I was going to post frantically for you not to use it. Glad you didn't. That stuff is super dangerous for any animal, the fibers can wrap around toes and necks and can kill the animals, cut toes or tails off, etc. D:


----------



## Paul_Julian (Oct 31, 2011)

What's 'Sweet Dreams' bedding ? Google shows me the quilts, I'd be grateful for explaining, moreover that's dangerous for pets.


----------



## Lycrisa (Mar 10, 2012)

It's awful awful stuff I made the mistake of using once before I knew better. It's marketed for pets but it killed 4 of 6 babies when I had used it (very many years ago)
Teeny tiny thread wrap themselves around anything they can and cut it off like a ingrown collar on a dog.


----------



## Kinsey (Jun 14, 2009)

It's sold under a few names, but is a cotton-like substance. The threads are not safe.


----------



## JessyGene (Feb 27, 2012)

Is quilt batting unsafe too? I've wanted to sew it into some of my ratties things but Ive hesitated thinking it might get wrapped around their feet if they chew up their beds.


----------



## Kinsey (Jun 14, 2009)

Yes, the threads are unsafe. However, if you were to make a bed with batting, and either use it outside the cage or check it daily/twice daily for damage it would probably be okay. ONLY for rats though, not mice, because a rat is less likely to get strangled or decapitated by the stuff.

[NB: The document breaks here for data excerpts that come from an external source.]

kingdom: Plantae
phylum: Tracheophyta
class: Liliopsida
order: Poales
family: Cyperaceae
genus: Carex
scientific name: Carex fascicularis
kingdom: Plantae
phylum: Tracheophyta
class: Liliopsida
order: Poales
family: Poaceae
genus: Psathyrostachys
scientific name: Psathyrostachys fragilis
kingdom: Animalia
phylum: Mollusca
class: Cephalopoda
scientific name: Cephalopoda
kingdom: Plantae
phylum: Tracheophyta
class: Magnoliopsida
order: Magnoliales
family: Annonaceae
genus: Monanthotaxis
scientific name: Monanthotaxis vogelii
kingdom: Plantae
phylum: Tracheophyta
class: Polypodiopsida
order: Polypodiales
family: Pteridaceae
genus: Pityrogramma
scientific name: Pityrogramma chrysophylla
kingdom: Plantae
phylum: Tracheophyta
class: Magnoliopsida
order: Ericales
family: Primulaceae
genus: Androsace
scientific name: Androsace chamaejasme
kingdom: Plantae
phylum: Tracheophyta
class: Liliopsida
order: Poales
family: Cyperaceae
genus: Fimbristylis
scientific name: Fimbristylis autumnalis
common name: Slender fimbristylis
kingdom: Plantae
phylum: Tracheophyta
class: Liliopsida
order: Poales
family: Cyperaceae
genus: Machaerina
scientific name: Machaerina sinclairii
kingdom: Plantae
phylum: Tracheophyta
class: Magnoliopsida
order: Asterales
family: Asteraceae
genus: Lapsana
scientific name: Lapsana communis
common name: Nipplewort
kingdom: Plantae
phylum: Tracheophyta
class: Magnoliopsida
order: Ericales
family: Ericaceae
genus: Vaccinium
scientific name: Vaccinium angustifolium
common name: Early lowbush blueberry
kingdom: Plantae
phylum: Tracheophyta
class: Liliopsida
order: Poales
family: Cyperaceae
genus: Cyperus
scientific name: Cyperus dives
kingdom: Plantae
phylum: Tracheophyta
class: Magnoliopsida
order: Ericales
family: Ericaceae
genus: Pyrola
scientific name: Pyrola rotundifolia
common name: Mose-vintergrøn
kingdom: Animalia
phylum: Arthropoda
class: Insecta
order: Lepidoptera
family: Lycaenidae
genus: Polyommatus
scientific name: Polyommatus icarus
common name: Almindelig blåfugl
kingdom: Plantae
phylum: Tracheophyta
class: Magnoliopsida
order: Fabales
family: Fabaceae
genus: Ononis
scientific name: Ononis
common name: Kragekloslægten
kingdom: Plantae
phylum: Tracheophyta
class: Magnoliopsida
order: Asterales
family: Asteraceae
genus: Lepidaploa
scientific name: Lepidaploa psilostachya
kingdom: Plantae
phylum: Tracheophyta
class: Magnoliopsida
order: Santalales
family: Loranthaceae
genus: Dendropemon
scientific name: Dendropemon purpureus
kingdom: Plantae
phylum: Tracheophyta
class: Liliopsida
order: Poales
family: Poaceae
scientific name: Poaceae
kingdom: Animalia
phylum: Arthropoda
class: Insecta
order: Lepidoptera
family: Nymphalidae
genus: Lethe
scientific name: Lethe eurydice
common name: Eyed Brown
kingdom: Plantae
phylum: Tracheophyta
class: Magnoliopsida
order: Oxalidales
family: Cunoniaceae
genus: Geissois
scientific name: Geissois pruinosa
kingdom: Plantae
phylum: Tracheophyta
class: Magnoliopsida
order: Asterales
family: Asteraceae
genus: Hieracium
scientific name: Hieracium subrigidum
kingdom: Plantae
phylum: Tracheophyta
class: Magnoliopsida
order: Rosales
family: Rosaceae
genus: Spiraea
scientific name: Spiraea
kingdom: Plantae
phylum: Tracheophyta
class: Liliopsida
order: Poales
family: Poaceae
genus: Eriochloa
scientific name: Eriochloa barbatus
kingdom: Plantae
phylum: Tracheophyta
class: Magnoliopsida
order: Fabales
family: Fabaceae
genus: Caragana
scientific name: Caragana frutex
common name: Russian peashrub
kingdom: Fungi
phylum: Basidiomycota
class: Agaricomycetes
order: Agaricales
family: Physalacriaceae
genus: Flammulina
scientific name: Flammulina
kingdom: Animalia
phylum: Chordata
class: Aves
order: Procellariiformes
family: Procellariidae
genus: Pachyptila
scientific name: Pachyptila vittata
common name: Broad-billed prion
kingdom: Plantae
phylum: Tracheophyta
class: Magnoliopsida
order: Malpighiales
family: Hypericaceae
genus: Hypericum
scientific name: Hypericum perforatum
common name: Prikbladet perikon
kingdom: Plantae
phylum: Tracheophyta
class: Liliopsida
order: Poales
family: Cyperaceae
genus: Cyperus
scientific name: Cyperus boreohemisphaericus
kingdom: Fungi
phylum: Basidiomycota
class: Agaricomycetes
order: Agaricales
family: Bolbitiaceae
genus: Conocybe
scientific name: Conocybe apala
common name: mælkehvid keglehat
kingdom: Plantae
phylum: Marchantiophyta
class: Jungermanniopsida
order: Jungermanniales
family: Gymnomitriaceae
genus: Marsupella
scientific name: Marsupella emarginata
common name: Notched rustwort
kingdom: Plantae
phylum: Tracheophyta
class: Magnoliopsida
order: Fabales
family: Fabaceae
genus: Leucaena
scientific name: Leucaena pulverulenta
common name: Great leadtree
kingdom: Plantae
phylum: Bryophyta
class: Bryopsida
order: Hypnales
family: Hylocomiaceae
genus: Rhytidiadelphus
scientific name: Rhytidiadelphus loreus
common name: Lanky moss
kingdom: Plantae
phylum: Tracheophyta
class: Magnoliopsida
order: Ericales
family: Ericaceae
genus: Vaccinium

If you can find a different way to stuff things (like with fabric or fleece scraps) that would be better.


----------



## JessyGene (Feb 27, 2012)

Alright thanks.


----------



## Paul_Julian (Oct 31, 2011)

Can anyone please post a pic of such bedding? Attachment doesnt work  In Poland you can buy something like cotton for hamster, http://tablica.pl/oferta/dla-chomika-IDbZJz.html is it something similar ?http://www.aquapicanco.com/shop/product_info.php?manufacturers_id=189&products_id=13595&language=en


----------



## Flashygrrl (Feb 8, 2012)

http://www.petco.com/product/105871...?CoreCat=MM_SmallAnimalSupplies_BeddingLitter


----------



## lilspaz68 (Feb 24, 2007)

yes that is the stuff...dangerous stuff. I am often given it along with surrenders and just toss it.


----------



## Paul_Julian (Oct 31, 2011)

Wow, it should be ok for pets  Good to know, thank you.


----------